1 ポイント 投稿者 GN⁺ 2023-11-16 | 1件のコメント | WhatsAppで共有

関数内の条件分岐を上へ移動

  • 関数内に if 条件分岐があるなら、それを呼び出し側(caller)へ移すことを検討する。
  • 関数が前提条件を内部で確認し、条件を満たさないときに「何もしない」のではなく、呼び出し側が前提条件を確認することで、型によって前提条件が満たされていることを保証する。
  • 前提条件をとくに「上へ移動」すると、全体として確認作業を減らせることがあり、これがこのルールの動機の一つである。

ループを下へ移動

  • データ指向の発想から生まれたルールで、オブジェクトの「バッチ(batch)」という概念を導入し、バッチ処理を基本ケースとし、スカラ版をバッチ版の特殊ケースとして扱う。
  • 主な利点は性能向上であり、開始コストを分散でき、処理順序にも柔軟性を持たせられる。
  • たとえば、FFT ベースの多項式乗算では、複数の点で同時に多項式を評価するほうが、個別に評価するより速いことがある。

GN⁺の意見

  • この記事で最も重要なのは、ソフトウェア開発で性能とコードの明快さを高めるための 2 つのプログラミング規則、「条件分岐を上へ移動」と「ループを下へ移動」である。
  • これらの規則は、コードの可読性を高め、性能を最適化し、バグの発生可能性を減らすのに役立つ。
  • ソフトウェアエンジニアリングの複雑さを管理し、効率的なコードを書く方法への洞察を与えるため、この記事は多くの開発者にとって興味深く有益である。

1件のコメント

 
GN⁺ 2023-11-16
Hacker Newsの意見
  • データ指向設計に関する助言への反発が驚きだという意見がある。

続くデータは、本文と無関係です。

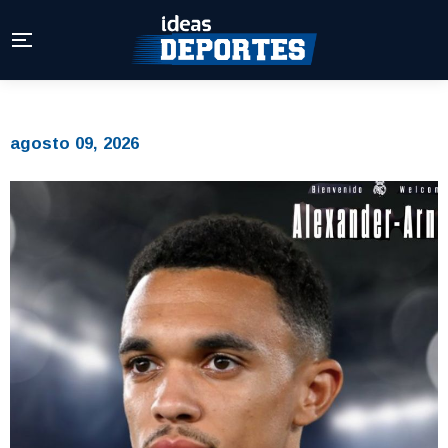
agosto 09, 2026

フォーラム利用者の大半はWebアプリケーションを書いているため、この助言は無意味に見えるかもしれない。日常業務で命令キャッシュについて考える必要がないなら、この助言は無視すべきだ。Mike Actonの"Typical C++ Bullshit"を見れば、この助言の重要性を理解できる。
  • プログラマーはコードを「小さな単位」で美しく作ることには気を配る一方で、コードベース全体の適切な設計には十分に注意を払っていないという意見がある。関数の名前が適切で、良いインターフェースを持ち、目的が明確で、適切に文書化されており、副作用を過度に使っていないなら、関数の中身が多少雑でも、iffor の配置についてはそれほど気にしなくてよい。
  • 科学分野でプログラミングを始めた人からは、小さな最適化が重要だという意見がある。for ループの順序を誤るだけで、シミュレーションの実行時間が1週間から1時間に短縮されることがある。このような背景を持つ人は、forif の順序を本能的に最適化する。
  • 「コンテナ」がある場合、コンテナに対する関数を書くのではなく、コンテナが保持するドメインレベルの「Thing」に対する関数を書くべきだという意見がある。これによりコードの柔軟性が高まり、中核ドメインとアプリケーションの関心事をより明確に分離できる。
  • 関数の事前条件と事後条件が、if を上に移動させることで関数定義から直接見えなくなるという欠点がある。大規模プロジェクトでは、このような関数が意図した文脈の外で再利用され、バグを引き起こす可能性がある。契約フレームワークを使うのも一つの解決策だが、契約とコードの両方に条件を二重に書かなければならない。
  • Rustを使った例では、Rustの強力な型システムが、他の言語で必要になりがちな防御的プログラミングを不要にしている。Cプログラマーが関数に渡されたポインタの妥当性を確認せずにNULL参照を起こすのは望ましくない。いくつかの if は関数の末尾ではなく先頭に置かれるべきであり、エラーは適切に伝播されるべきだ。
  • 記事は特定のコード例につながるように見えたが、実際にはそうではなかったという意見がある。期待していたコード例の代わりに、別の例を示している。
  • 適切な文脈がなければ、この助言は奇妙で、場合によっては悪い助言にすらなり得る。for ループと if 文はどちらも制御フロー演算であり、記事の一部の主張は意味をなしていないように見える。性能に関する主張が最も強いが、一般的な助言としては最後に考慮すべき懸念事項だ。
  • 一般的なルールが実際のコードに適用できるか確信できないという意見がある。こうしたルールはしばしば誤ったドグマと見なされ、若いプログラマーがそれを誤って受け取り、より悪いコードを書いてしまうおそれがある。条件が walrus に依存することが多いため、if を上に移動できない。
  • 事前条件の if を呼び出し側に移すのはひどいアイデアだという意見がある。特殊な場合には良い考えかもしれないが、一般的には望ましくない。ライブラリでは外部境界で事前条件を確認し、内部実装が内部の仮定なしに進められるようにすべきだ。呼び出し側の確認に依存すると、その目的が失われる。